FIS、Circleと提携し米国銀行向けにステーブルコイン決済を提供へ
フィデリティ・ナショナル・インフォメーション・サービス(FIS)は、Circle Internet Groupと提携し、USDCステーブルコイン決済を「Money Movement Hub」に統合すると発表した。これにより、数千行の米国銀行がリアルタイムかつクロスボーダーのデジタル資産取引を提供可能になる。年間10兆ドル以上の決済を処理するFISのプラットフォームを通じ、年内にもサービス開始予定だ。
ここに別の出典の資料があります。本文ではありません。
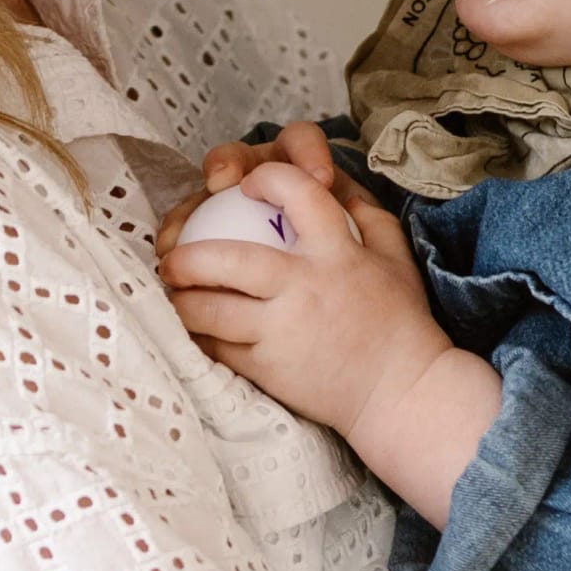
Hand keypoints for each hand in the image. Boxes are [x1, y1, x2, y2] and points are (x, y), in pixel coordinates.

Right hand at [154, 122, 371, 259]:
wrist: (326, 301)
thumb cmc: (343, 265)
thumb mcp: (363, 242)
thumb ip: (367, 224)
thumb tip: (363, 211)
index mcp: (300, 169)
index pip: (302, 143)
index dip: (306, 151)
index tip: (318, 176)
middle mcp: (260, 175)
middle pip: (242, 156)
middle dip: (232, 160)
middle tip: (226, 181)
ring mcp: (228, 200)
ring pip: (204, 189)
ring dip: (193, 202)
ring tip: (186, 226)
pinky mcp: (203, 224)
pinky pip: (186, 222)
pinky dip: (177, 232)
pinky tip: (169, 250)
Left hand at [158, 158, 505, 517]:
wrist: (399, 392)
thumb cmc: (399, 321)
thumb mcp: (394, 257)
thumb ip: (365, 213)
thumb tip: (332, 181)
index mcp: (337, 252)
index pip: (296, 191)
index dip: (264, 178)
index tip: (245, 185)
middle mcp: (305, 287)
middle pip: (227, 259)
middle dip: (187, 255)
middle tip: (171, 256)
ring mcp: (282, 331)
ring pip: (209, 311)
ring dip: (181, 300)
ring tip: (172, 293)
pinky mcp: (268, 369)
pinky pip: (217, 348)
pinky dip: (198, 336)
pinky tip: (192, 329)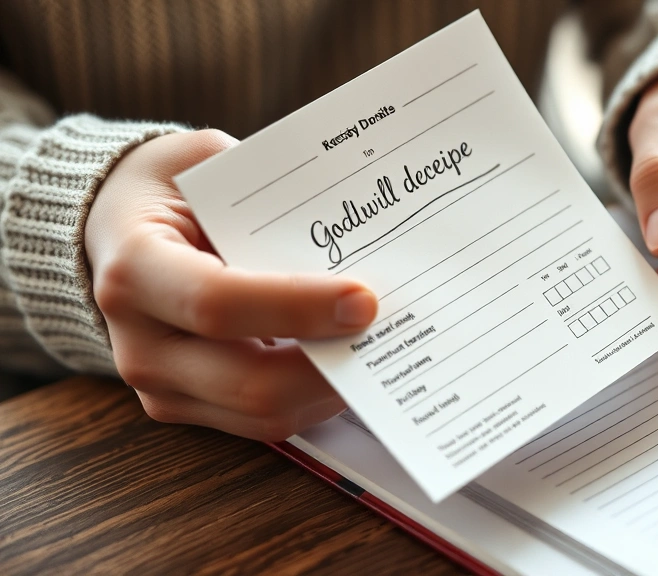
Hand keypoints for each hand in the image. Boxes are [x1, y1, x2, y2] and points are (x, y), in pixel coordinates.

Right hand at [85, 130, 377, 440]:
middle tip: (386, 333)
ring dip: (331, 388)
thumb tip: (354, 228)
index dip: (297, 307)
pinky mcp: (186, 406)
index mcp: (136, 268)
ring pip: (264, 414)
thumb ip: (271, 196)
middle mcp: (140, 341)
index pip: (219, 303)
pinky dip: (314, 397)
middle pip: (249, 382)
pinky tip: (347, 363)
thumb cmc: (172, 189)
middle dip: (330, 365)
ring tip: (378, 350)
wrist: (118, 229)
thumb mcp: (209, 164)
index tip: (364, 300)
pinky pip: (264, 421)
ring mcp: (161, 385)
ブルームバーグの報道によれば、このサービスは銀行がCircleのステーブルコイン「USDC」を利用できるようにすることを目的としている。システムはFISのMoney Movement Hubを通じて動作し、銀行を多数の決済ネットワークに接続する。
ステーブルコインの主流化
この提携により、CircleのUSDコイン(USDC)がFISのMoney Movement Hubに統合される。USDCは米ドルと短期政府証券によって裏付けられ、1:1のドルペッグを維持。従来の銀行システムと比較し即時決済が可能だ。
FISのコーポレートストラテジー責任者ヒマル・マクワナ氏は「ステーブルコイン技術はもはや周辺的な概念ではない」と指摘。「クライアント側の問題解決において成熟し、確立された技術となった」と述べた。
統合システムには、伝統的な銀行要件に対応した詐欺検知機能や規制コンプライアンスツールが組み込まれている。銀行は別途ベンダー承認プロセスを経ることなく、慣れ親しんだFISのインターフェースを通じて即時決済や国際送金を提供可能。同時にブロックチェーン決済のメリットも享受できる。
提携でCircleが拡大へ
今回の提携により、Circleは既にFISサービスを利用している数千行の銀行にデジタルコインを提供できるようになる。Circleの最高ビジネス責任者カシュ・ラザギ氏は「この提携がUSDCの成長と普及を促進する重要な事例だ」と述べた。
さらに同氏は「銀行はデジタル通貨という新たな領域において、FISのガイダンスを信頼している」と付け加えた。
この動きは、米政府が銀行の暗号通貨取引を許可し、ステーブルコイン規制法「GENUIS Act」に署名してからわずか数週間後の出来事。こうした規制変化が銀行とテック企業の協業を加速させている。FISの競合であるFiservも独自ステーブルコイン「FIUSD」の立ち上げを計画し、Circleとの協力関係を明らかにしている。